Consentimento hipotético: aplicação da teoria do comportamento lícito alternativo ao
consentimento: se se comprovar, ex post, que seria dado o consentimento, não há que punir o
agente.
Consentimento presumido: 39/2 CP, que equipara a um consentimento real e eficaz de um
facto que o lesado teria presumivelmente consentido se tivesse conhecido.
Requisitos: Recair sobre bens jurídicos disponíveis, não ofender os bons costumes, ser a
decisão necessária naquele momento, conformar-se com a vontade “normal e razoável” de
uma pessoa (tendo em conta qualquer conhecimento prévio do agente).

Passo 7

Causas de exclusão da culpa

Todos os passos foram dados até aqui: imputou-se objectiva e subjectivamente o resultado ao
agente; o facto era ilícito e não existia causa de exclusão de ilicitude. Resta saber se, ainda
assim, se pune o agente, atendendo ao tipo de culpa.

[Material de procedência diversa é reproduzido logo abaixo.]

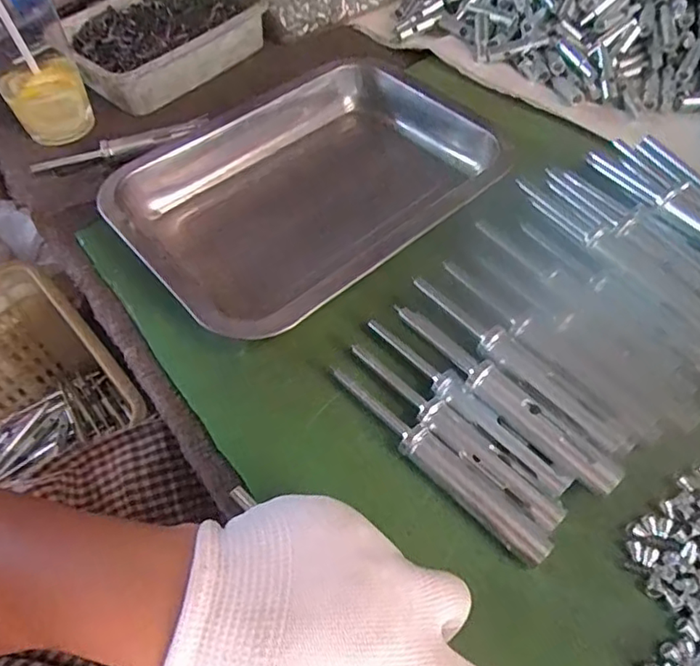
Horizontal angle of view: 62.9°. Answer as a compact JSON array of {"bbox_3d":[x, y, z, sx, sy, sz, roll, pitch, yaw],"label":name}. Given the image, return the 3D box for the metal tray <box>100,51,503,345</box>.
[{"bbox_3d":[-0.028,-0.106,0.408,0.257,0.037,0.192,-38,62,-20],"label":"metal tray"}]

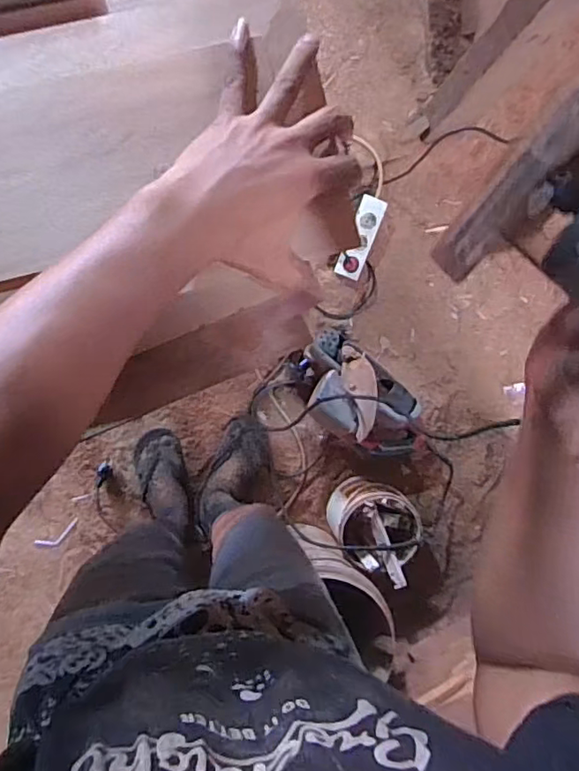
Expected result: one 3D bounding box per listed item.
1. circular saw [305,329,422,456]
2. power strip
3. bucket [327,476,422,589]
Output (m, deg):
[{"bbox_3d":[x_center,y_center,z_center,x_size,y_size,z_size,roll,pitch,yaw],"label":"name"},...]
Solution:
[{"bbox_3d":[0.162,0.036,1.315,0.328,0.197,0.190,40,89,-10],"label":"circular saw"},{"bbox_3d":[0.173,-0.353,1.361,0.058,0.030,0.193,16,106,-9],"label":"power strip"},{"bbox_3d":[0.194,0.314,1.311,0.171,0.246,0.160,-1,95,-8],"label":"bucket"}]

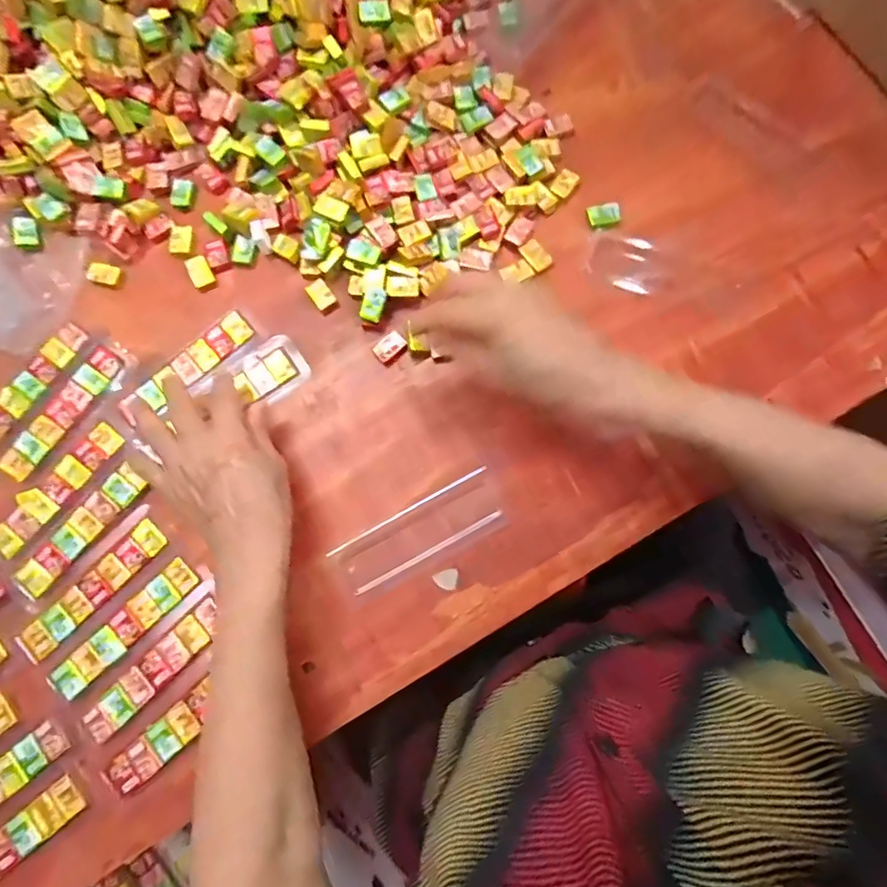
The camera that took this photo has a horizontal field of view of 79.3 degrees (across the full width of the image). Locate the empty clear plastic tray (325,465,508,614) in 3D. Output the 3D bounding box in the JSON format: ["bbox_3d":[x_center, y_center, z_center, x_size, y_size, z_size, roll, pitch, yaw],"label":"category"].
[{"bbox_3d":[-0.018,0.071,0.402,0.135,0.006,0.048,-29,80,-5],"label":"empty clear plastic tray"}]

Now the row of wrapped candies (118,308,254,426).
[{"bbox_3d":[-0.203,-0.063,0.426,0.114,0.010,0.033,-39,81,-9],"label":"row of wrapped candies"}]

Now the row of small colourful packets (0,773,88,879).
[{"bbox_3d":[-0.296,0.274,0.358,0.118,0.008,0.026,-40,81,-7],"label":"row of small colourful packets"}]

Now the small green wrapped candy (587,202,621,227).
[{"bbox_3d":[0.134,-0.191,0.446,0.026,0.010,0.016,-9,79,-1],"label":"small green wrapped candy"}]

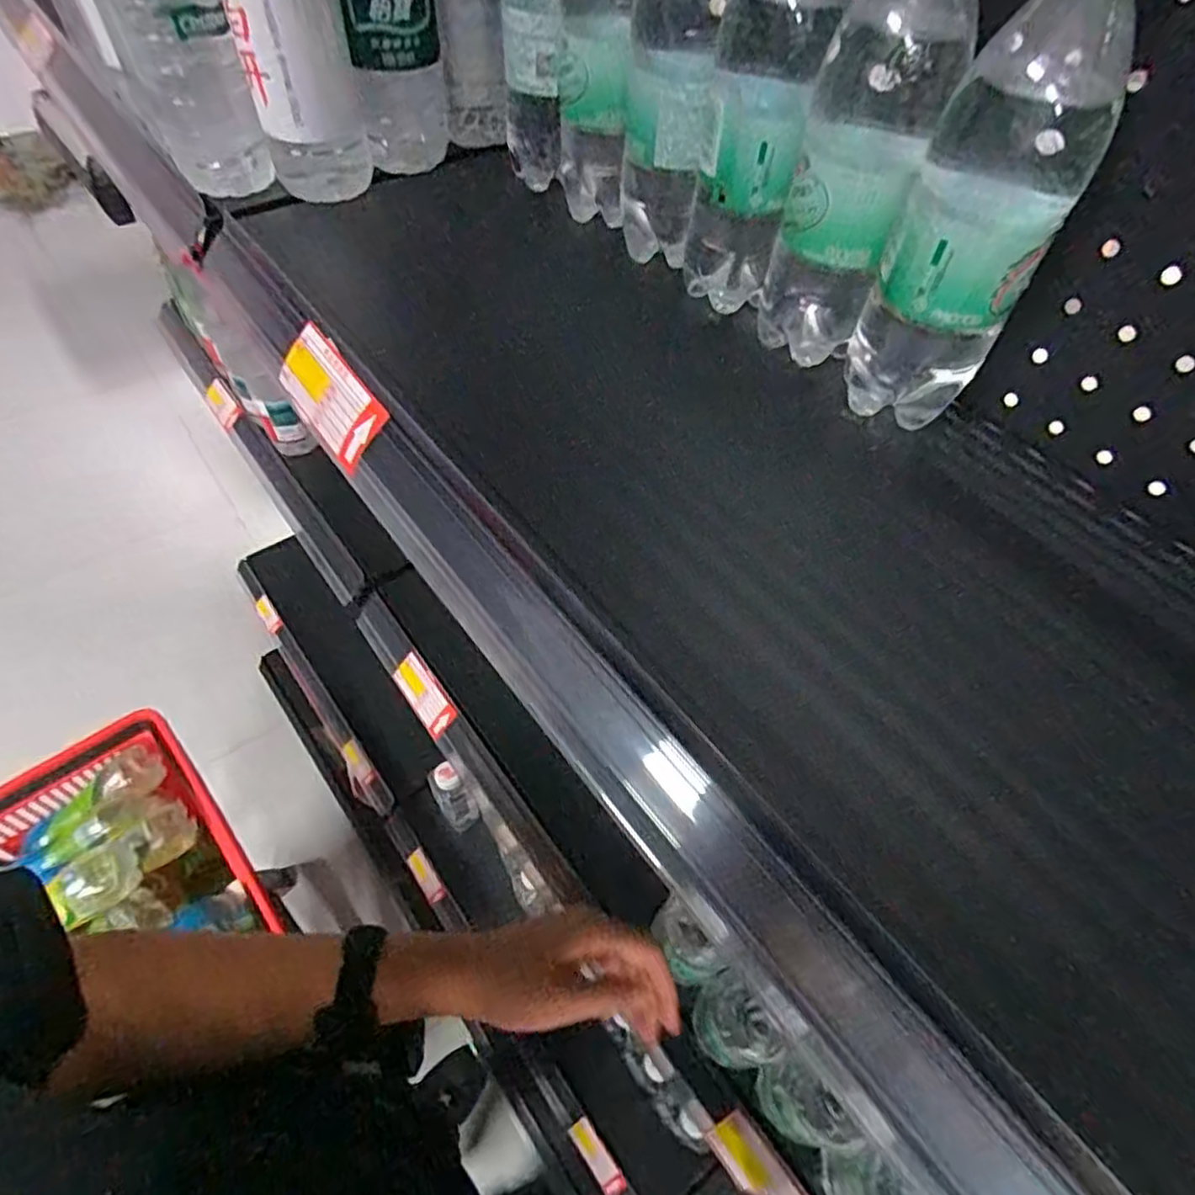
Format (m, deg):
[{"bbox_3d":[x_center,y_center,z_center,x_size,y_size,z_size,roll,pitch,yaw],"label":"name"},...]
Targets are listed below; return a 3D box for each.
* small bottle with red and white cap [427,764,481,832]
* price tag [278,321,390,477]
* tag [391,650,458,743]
[{"bbox_3d":[-0.231,0.324,1.077,0.066,0.178,0.057,-18,57,-16],"label":"small bottle with red and white cap"},{"bbox_3d":[-0.139,-0.104,0.349,0.085,0.038,0.008,48,20,22],"label":"price tag"},{"bbox_3d":[-0.180,0.102,0.694,0.089,0.047,0.012,47,26,24],"label":"tag"}]

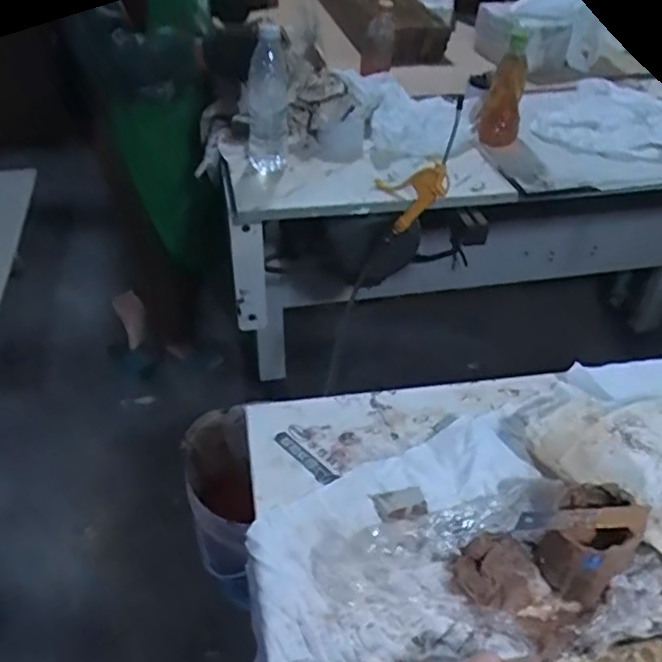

Dolo e falta de consciência do ilícito – A consciência do ilícito (do seu desvalor axiológico) é
um elemento essencial do juízo de culpa, devendo esta ser negada sempre que, sendo
exigível, essa consciência não exista – art. 17º. Negada a culpa, não há lugar a imputação. Se
subsistir a culpa, pune-se quanto ao tipo doloso, ainda que com pena especialmente
atenuada.

Inimputabilidade – 1. Em razão da idade (art.19º), menores de 16 anos; 2. Em razão de


anomalia psíquica (art. 20º), cujos elementos são 2.1 a anomalia psíquica, 2.2. que origina uma
incapacidade para avaliar a ilicitude ou de se determinar de acordo com essa avaliação, 2.3. e
que se revela no momento da prática do facto.
Questão da acção livre na causa: Figueiredo Dias diz que em casos de dolo directo ou
necessário (o autor coloca-se em situação de anomalia psíquica para cometer o crime)
funciona o 20/4 e pune-se; quando ao dolo eventual ou negligência (o agente não se colocou
em estado de anomalia para praticar o crime, mas acabou por praticá-lo), não se pune o facto
praticado mas aplica-se o 295º, punindo o facto, anterior, de auto-colocação em estado de
anomalia.
Estado de necessidade desculpante – manifestação do princípio da inexigibilidade. Situações
onde não é exigível ao agente que aja de outro modo. Olhar antes para o direito de
necessidade (art. 34º), que se aplica em primeiro lugar e, a proceder, exclui a ilicitude, pelo
que não nos interessa continuar a analisar a culpa do agente ou de cúmplices/ instigadores.
Se não for aplicável, passa-se então para uma análise da culpa de cada um dos envolvidos,
via 35º: e aí poderemos ver que a culpa é excluída face a um dos autores e não face aos outros,
i.e., cabe analisar a culpa do ponto de vista de cada um dos intervenientes.
Excesso de legitima defesa desculpante – art. 33/2. Raciocínio idêntico, mutatis mutandis.